Und damit möchte ich diesen Artikel abschließen, der insgesamt 4 Beiträge des NDR zur Erdöl- und Erdgasförderung beleuchtet hat. Drei davon können als durchaus gelungen angesehen werden. Der zum „Fracking“ zählt nicht dazu, da zu sehr die Meinungen einer Bürgerinitiative im Mittelpunkt standen und ihre zum Teil unhaltbaren Anschuldigungen und Behauptungen unkritisch stehen gelassen wurden.

4 Kommentare zu Kommentar zu Rohstoffbeiträgen bei „Hallo Niedersachsen“ (NDR)

  • Dirk Weißenborn sagt:

    Zitat:

    „Für Geologen ist lange klar: Wo viel Moor, da auch viel Erdöl.“

    Da wo zu viel „No Moor“, da auch kein Erdöl.

    Nun steht es ja jedem frei, Erdöl und Erdgas aus seinem Leben auszuschliessen, jedoch stellt sich dann die Frage, ob ihm alle anderen Bürgerinnen und Bürger auf diesem ach so tugendhaften Pfad folgen müssen.
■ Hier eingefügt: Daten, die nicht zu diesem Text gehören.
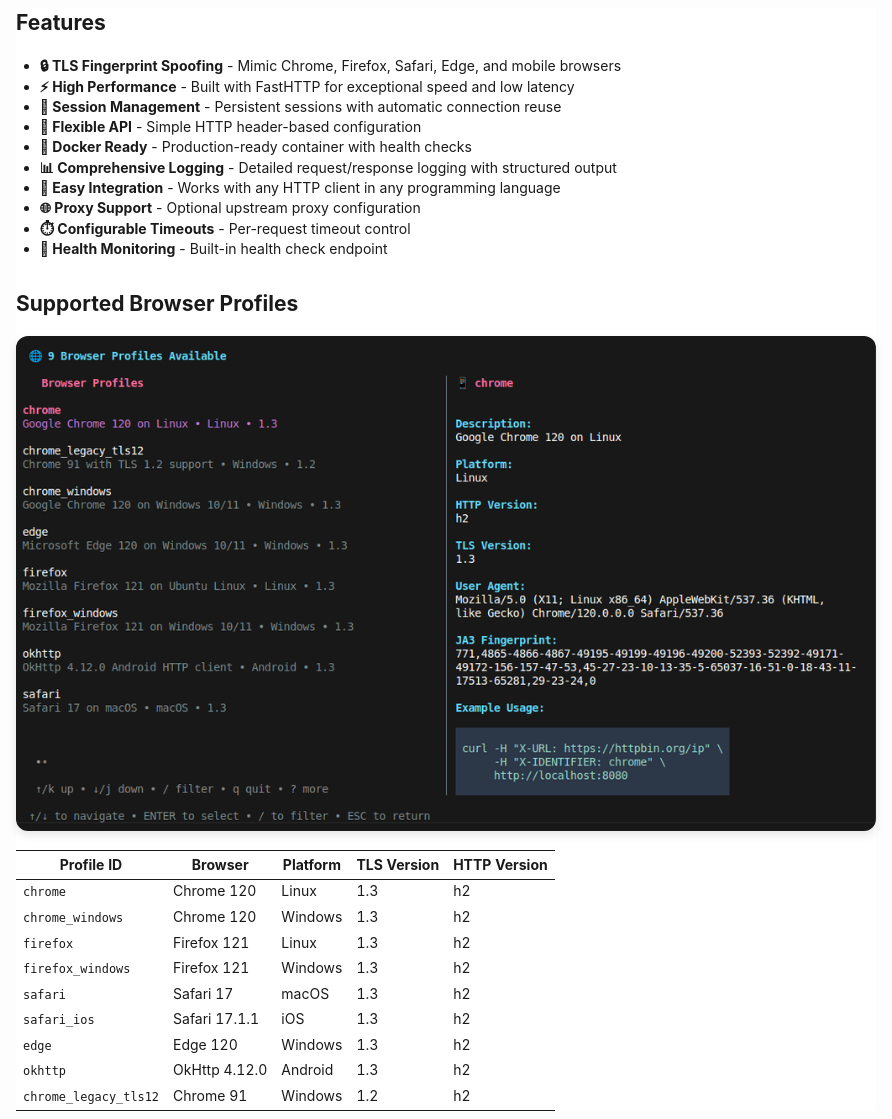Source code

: ## Features

- **🔒 TLS Fingerprint Spoofing** - Mimic Chrome, Firefox, Safari, Edge, and mobile browsers
- **⚡ High Performance** - Built with FastHTTP for exceptional speed and low latency
- **🔄 Session Management** - Persistent sessions with automatic connection reuse
- **🎯 Flexible API** - Simple HTTP header-based configuration
- **🐳 Docker Ready** - Production-ready container with health checks
- **📊 Comprehensive Logging** - Detailed request/response logging with structured output
- **🔧 Easy Integration** - Works with any HTTP client in any programming language
- **🌐 Proxy Support** - Optional upstream proxy configuration
- **⏱️ Configurable Timeouts** - Per-request timeout control
- **🏥 Health Monitoring** - Built-in health check endpoint

## Supported Browser Profiles

<div align="">
  <img src="assets/images/default_profiles.png" alt="Available Browser Profiles" width="900" style="border-radius: 12px; box-shadow: 0 4px 8px rgba(0,0,0,0.1);"/>
</div>

<center>

| Profile ID | Browser | Platform | TLS Version | HTTP Version |
|------------|---------|----------|-------------|--------------|
| `chrome` | Chrome 120 | Linux | 1.3 | h2 |
| `chrome_windows` | Chrome 120 | Windows | 1.3 | h2 |
| `firefox` | Firefox 121 | Linux | 1.3 | h2 |
| `firefox_windows` | Firefox 121 | Windows | 1.3 | h2 |
| `safari` | Safari 17 | macOS | 1.3 | h2 |
| `safari_ios` | Safari 17.1.1 | iOS | 1.3 | h2 |
| `edge` | Edge 120 | Windows | 1.3 | h2 |
| `okhttp` | OkHttp 4.12.0 | Android | 1.3 | h2 |
| `chrome_legacy_tls12` | Chrome 91 | Windows | 1.2 | h2 |
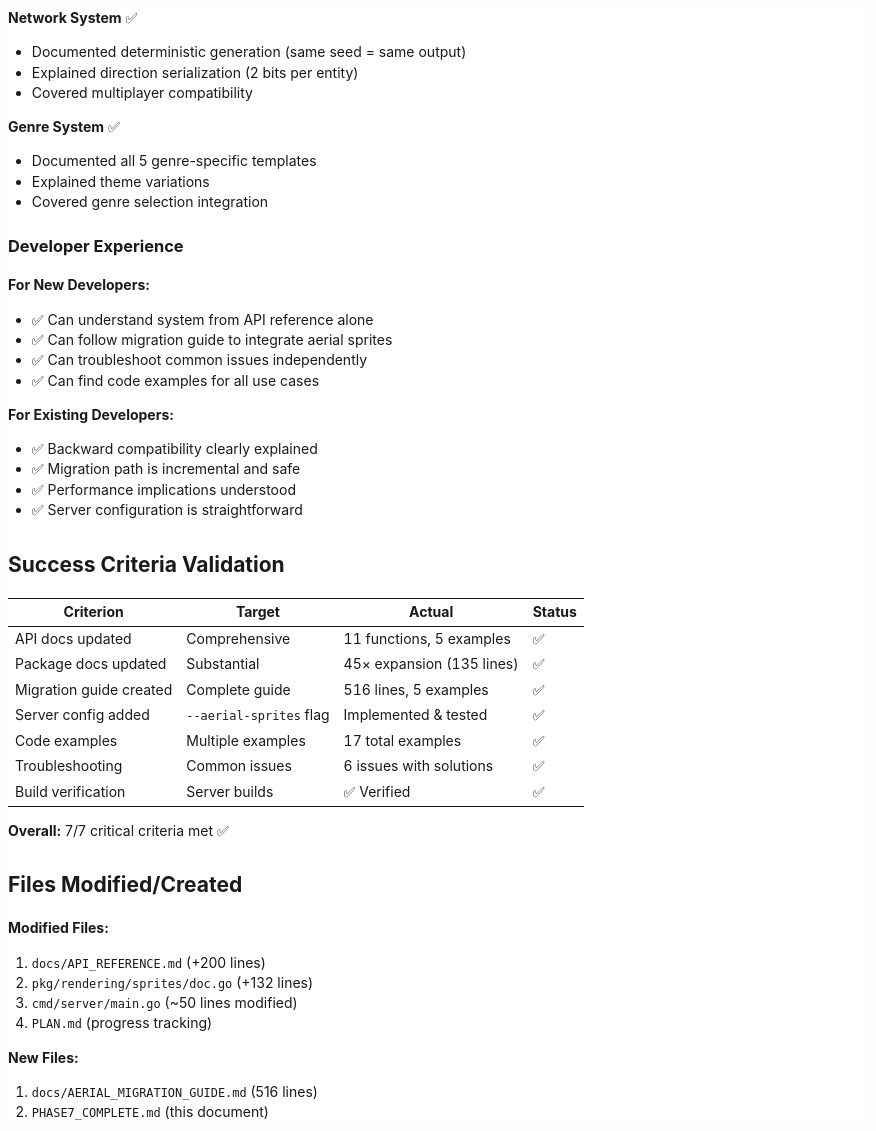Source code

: **Network System** ✅
- Documented deterministic generation (same seed = same output)
- Explained direction serialization (2 bits per entity)
- Covered multiplayer compatibility

**Genre System** ✅
- Documented all 5 genre-specific templates
- Explained theme variations
- Covered genre selection integration

### Developer Experience

**For New Developers:**
- ✅ Can understand system from API reference alone
- ✅ Can follow migration guide to integrate aerial sprites
- ✅ Can troubleshoot common issues independently
- ✅ Can find code examples for all use cases

**For Existing Developers:**
- ✅ Backward compatibility clearly explained
- ✅ Migration path is incremental and safe
- ✅ Performance implications understood
- ✅ Server configuration is straightforward

## Success Criteria Validation

| Criterion | Target | Actual | Status |
|-----------|--------|--------|--------|
| API docs updated | Comprehensive | 11 functions, 5 examples | ✅ |
| Package docs updated | Substantial | 45× expansion (135 lines) | ✅ |
| Migration guide created | Complete guide | 516 lines, 5 examples | ✅ |
| Server config added | `--aerial-sprites` flag | Implemented & tested | ✅ |
| Code examples | Multiple examples | 17 total examples | ✅ |
| Troubleshooting | Common issues | 6 issues with solutions | ✅ |
| Build verification | Server builds | ✅ Verified | ✅ |

**Overall:** 7/7 critical criteria met ✅

## Files Modified/Created

**Modified Files:**
1. `docs/API_REFERENCE.md` (+200 lines)
2. `pkg/rendering/sprites/doc.go` (+132 lines)
3. `cmd/server/main.go` (~50 lines modified)
4. `PLAN.md` (progress tracking)

**New Files:**
1. `docs/AERIAL_MIGRATION_GUIDE.md` (516 lines)
2. `PHASE7_COMPLETE.md` (this document)
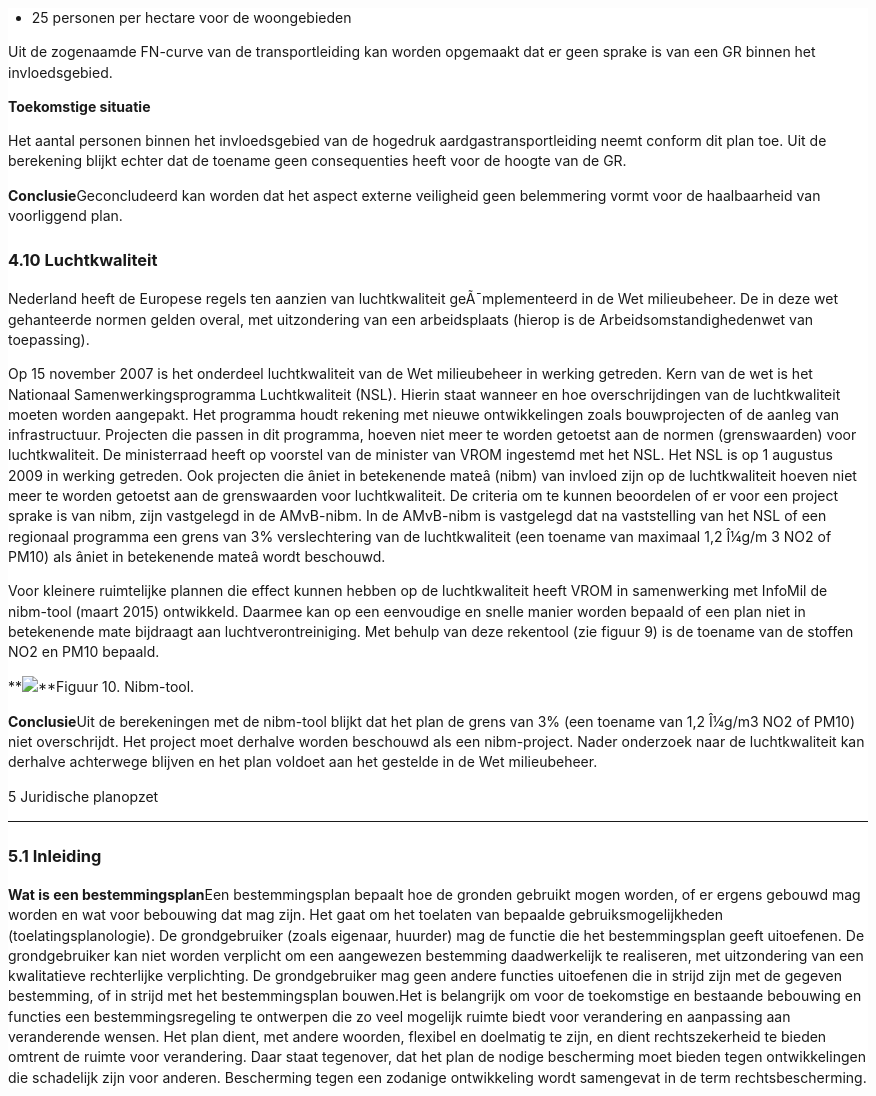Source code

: * 25 personen per hectare voor de woongebieden

Uit de zogenaamde FN\-curve van de transportleiding kan worden opgemaakt dat er geen sprake is van een GR binnen het invloedsgebied.

**Toekomstige situatie**

Het aantal personen binnen het invloedsgebied van de hogedruk aardgastransportleiding neemt conform dit plan toe. Uit de berekening blijkt echter dat de toename geen consequenties heeft voor de hoogte van de GR.

**Conclusie**Geconcludeerd kan worden dat het aspect externe veiligheid geen belemmering vormt voor de haalbaarheid van voorliggend plan.

### 4\.10 Luchtkwaliteit

Nederland heeft de Europese regels ten aanzien van luchtkwaliteit geÃ¯mplementeerd in de Wet milieubeheer. De in deze wet gehanteerde normen gelden overal, met uitzondering van een arbeidsplaats (hierop is de Arbeidsomstandighedenwet van toepassing).

Op 15 november 2007 is het onderdeel luchtkwaliteit van de Wet milieubeheer in werking getreden. Kern van de wet is het Nationaal Samenwerkingsprogramma Luchtkwaliteit (NSL). Hierin staat wanneer en hoe overschrijdingen van de luchtkwaliteit moeten worden aangepakt. Het programma houdt rekening met nieuwe ontwikkelingen zoals bouwprojecten of de aanleg van infrastructuur. Projecten die passen in dit programma, hoeven niet meer te worden getoetst aan de normen (grenswaarden) voor luchtkwaliteit. De ministerraad heeft op voorstel van de minister van VROM ingestemd met het NSL. Het NSL is op 1 augustus 2009 in werking getreden. Ook projecten die âniet in betekenende mateâ (nibm) van invloed zijn op de luchtkwaliteit hoeven niet meer te worden getoetst aan de grenswaarden voor luchtkwaliteit. De criteria om te kunnen beoordelen of er voor een project sprake is van nibm, zijn vastgelegd in de AMvB\-nibm. In de AMvB\-nibm is vastgelegd dat na vaststelling van het NSL of een regionaal programma een grens van 3% verslechtering van de luchtkwaliteit (een toename van maximaal 1,2 Î¼g/m 3 NO2 of PM10\) als âniet in betekenende mateâ wordt beschouwd.

Voor kleinere ruimtelijke plannen die effect kunnen hebben op de luchtkwaliteit heeft VROM in samenwerking met InfoMil de nibm\-tool (maart 2015\) ontwikkeld. Daarmee kan op een eenvoudige en snelle manier worden bepaald of een plan niet in betekenende mate bijdraagt aan luchtverontreiniging. Met behulp van deze rekentool (zie figuur 9\) is de toename van de stoffen NO2 en PM10 bepaald.

**![](i_NL.IMRO.1891.bpWEfugelbuter-0401_afbeelding22.jpg)**Figuur 10\. Nibm\-tool.

**Conclusie**Uit de berekeningen met de nibm\-tool blijkt dat het plan de grens van 3% (een toename van 1,2 Î¼g/m3 NO2 of PM10) niet overschrijdt. Het project moet derhalve worden beschouwd als een nibm\-project. Nader onderzoek naar de luchtkwaliteit kan derhalve achterwege blijven en het plan voldoet aan het gestelde in de Wet milieubeheer.

5 Juridische planopzet

----------------------

### 5\.1 Inleiding

**Wat is een bestemmingsplan**Een bestemmingsplan bepaalt hoe de gronden gebruikt mogen worden, of er ergens gebouwd mag worden en wat voor bebouwing dat mag zijn. Het gaat om het toelaten van bepaalde gebruiksmogelijkheden (toelatingsplanologie). De grondgebruiker (zoals eigenaar, huurder) mag de functie die het bestemmingsplan geeft uitoefenen. De grondgebruiker kan niet worden verplicht om een aangewezen bestemming daadwerkelijk te realiseren, met uitzondering van een kwalitatieve rechterlijke verplichting. De grondgebruiker mag geen andere functies uitoefenen die in strijd zijn met de gegeven bestemming, of in strijd met het bestemmingsplan bouwen.Het is belangrijk om voor de toekomstige en bestaande bebouwing en functies een bestemmingsregeling te ontwerpen die zo veel mogelijk ruimte biedt voor verandering en aanpassing aan veranderende wensen. Het plan dient, met andere woorden, flexibel en doelmatig te zijn, en dient rechtszekerheid te bieden omtrent de ruimte voor verandering. Daar staat tegenover, dat het plan de nodige bescherming moet bieden tegen ontwikkelingen die schadelijk zijn voor anderen. Bescherming tegen een zodanige ontwikkeling wordt samengevat in de term rechtsbescherming.
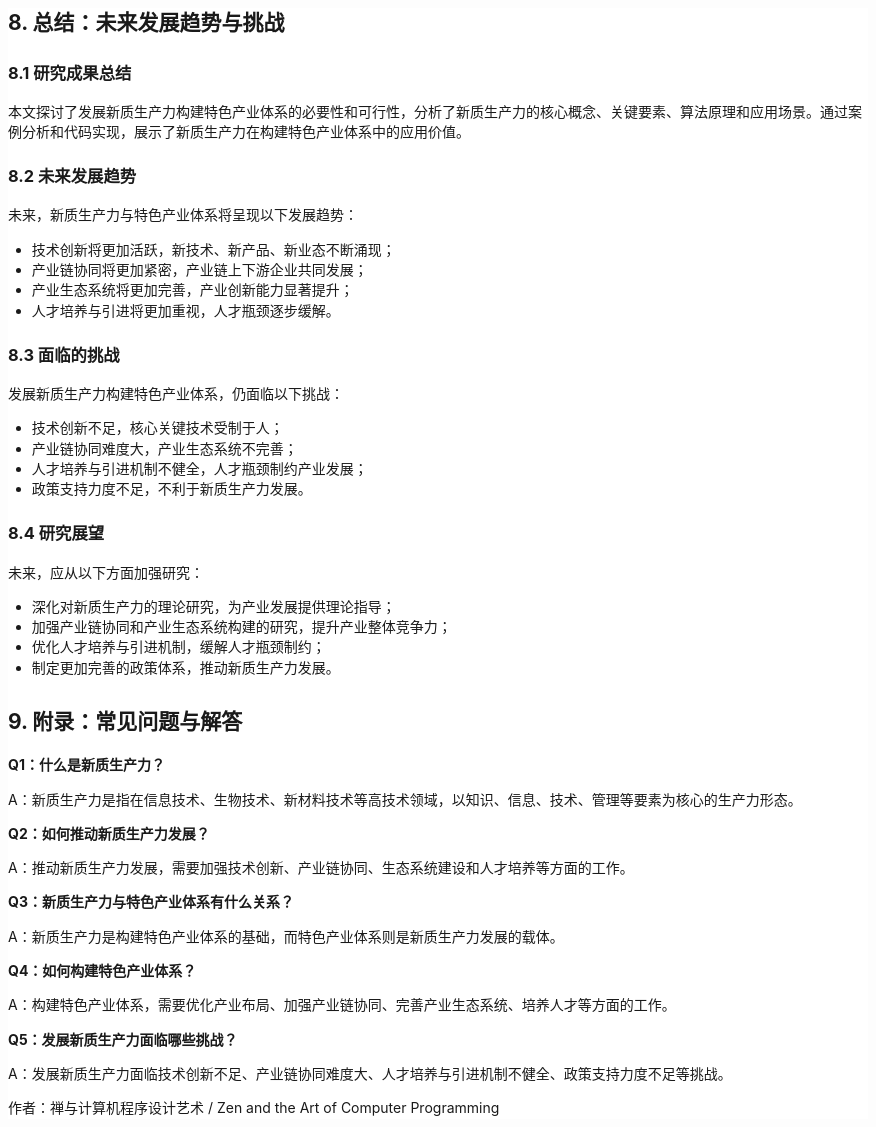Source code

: ## 8. 总结：未来发展趋势与挑战

### 8.1 研究成果总结

本文探讨了发展新质生产力构建特色产业体系的必要性和可行性，分析了新质生产力的核心概念、关键要素、算法原理和应用场景。通过案例分析和代码实现，展示了新质生产力在构建特色产业体系中的应用价值。

### 8.2 未来发展趋势

未来，新质生产力与特色产业体系将呈现以下发展趋势：

- 技术创新将更加活跃，新技术、新产品、新业态不断涌现；
- 产业链协同将更加紧密，产业链上下游企业共同发展；
- 产业生态系统将更加完善，产业创新能力显著提升；
- 人才培养与引进将更加重视，人才瓶颈逐步缓解。

### 8.3 面临的挑战

发展新质生产力构建特色产业体系，仍面临以下挑战：

- 技术创新不足，核心关键技术受制于人；
- 产业链协同难度大，产业生态系统不完善；
- 人才培养与引进机制不健全，人才瓶颈制约产业发展；
- 政策支持力度不足，不利于新质生产力发展。

### 8.4 研究展望

未来，应从以下方面加强研究：

- 深化对新质生产力的理论研究，为产业发展提供理论指导；
- 加强产业链协同和产业生态系统构建的研究，提升产业整体竞争力；
- 优化人才培养与引进机制，缓解人才瓶颈制约；
- 制定更加完善的政策体系，推动新质生产力发展。

## 9. 附录：常见问题与解答

**Q1：什么是新质生产力？**

A：新质生产力是指在信息技术、生物技术、新材料技术等高技术领域，以知识、信息、技术、管理等要素为核心的生产力形态。

**Q2：如何推动新质生产力发展？**

A：推动新质生产力发展，需要加强技术创新、产业链协同、生态系统建设和人才培养等方面的工作。

**Q3：新质生产力与特色产业体系有什么关系？**

A：新质生产力是构建特色产业体系的基础，而特色产业体系则是新质生产力发展的载体。

**Q4：如何构建特色产业体系？**

A：构建特色产业体系，需要优化产业布局、加强产业链协同、完善产业生态系统、培养人才等方面的工作。

**Q5：发展新质生产力面临哪些挑战？**

A：发展新质生产力面临技术创新不足、产业链协同难度大、人才培养与引进机制不健全、政策支持力度不足等挑战。

作者：禅与计算机程序设计艺术 / Zen and the Art of Computer Programming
Die BI Aktivisten – wie bei den meisten Bürgerinitiativen finanziell oft gut abgesicherte Wohlstandsbürger – gebärden sich zusehends wie Sekten mit geschlossenem Weltbild.

    Nicht einen einzigen Beweis für Umweltschäden im Gefolge von Fracking, aber dafür festgefügtes Denken im Geiste der „Regenerativen“ und Wahnvorstellungen vom Untergang des Moores. By the way: Haben die Einwohner des Moores auch schon Feuerzeuge an das laufende Wasser ihres Wasserhahns oder Ihres Beregnungsbrunnens gehalten?

    Die Keule mit dem Lobbyismus wird gern geschwungen. Haben die Aktivisten tatsächlich keine Anteile an Windparks oder obskuren Gesellschaften wie Prokon? Wenn doch, dann erfüllen Sie den „Tatbestand“ des Lobbyismus in reinster Form.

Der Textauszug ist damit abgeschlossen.